**Input data**

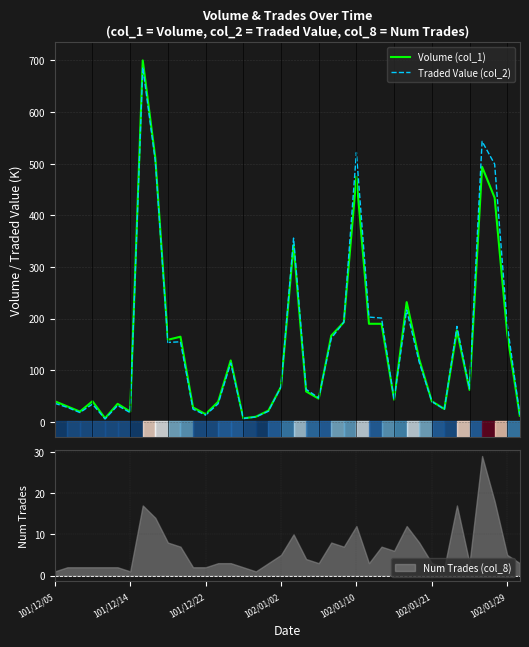

What is the maximum value for Traded Value (col_2)?

686.6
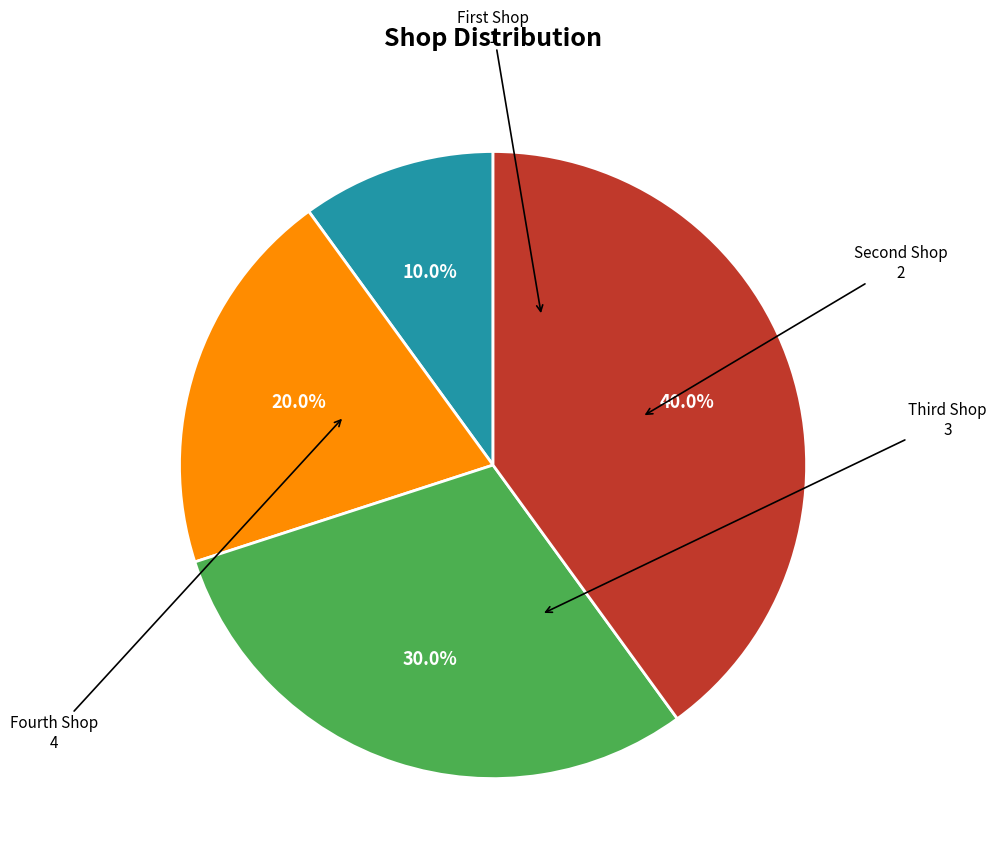

Rank the categories by value from highest to lowest.

Fourth Shop, Third Shop, Second Shop, First Shop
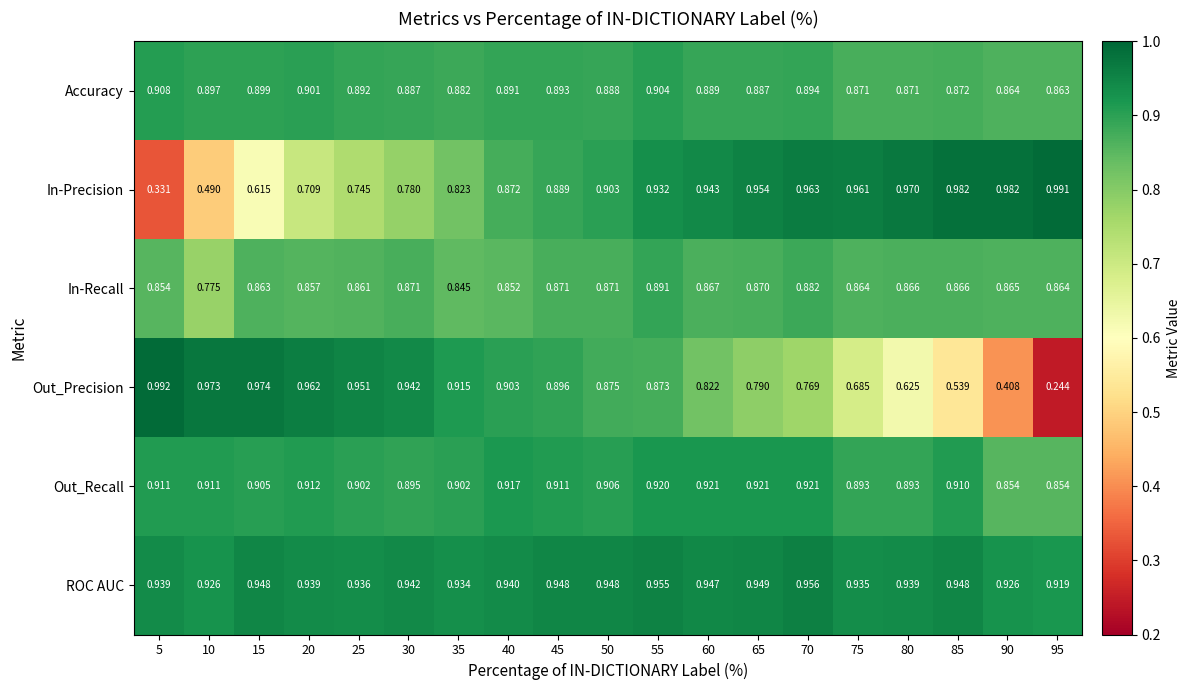

Rank the series at 40 from lowest to highest value.

In-Recall, In-Precision, Accuracy, Out_Precision, Out_Recall, ROC AUC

**What you need to do**
Copy out the text of every entry above word for word, leaving out the pictures.

**Problem solution**
What is the maximum value for Traded Value (col_2)?

686.6

Rank the categories by value from highest to lowest.

Fourth Shop, Third Shop, Second Shop, First Shop

Rank the series at 40 from lowest to highest value.

In-Recall, In-Precision, Accuracy, Out_Precision, Out_Recall, ROC AUC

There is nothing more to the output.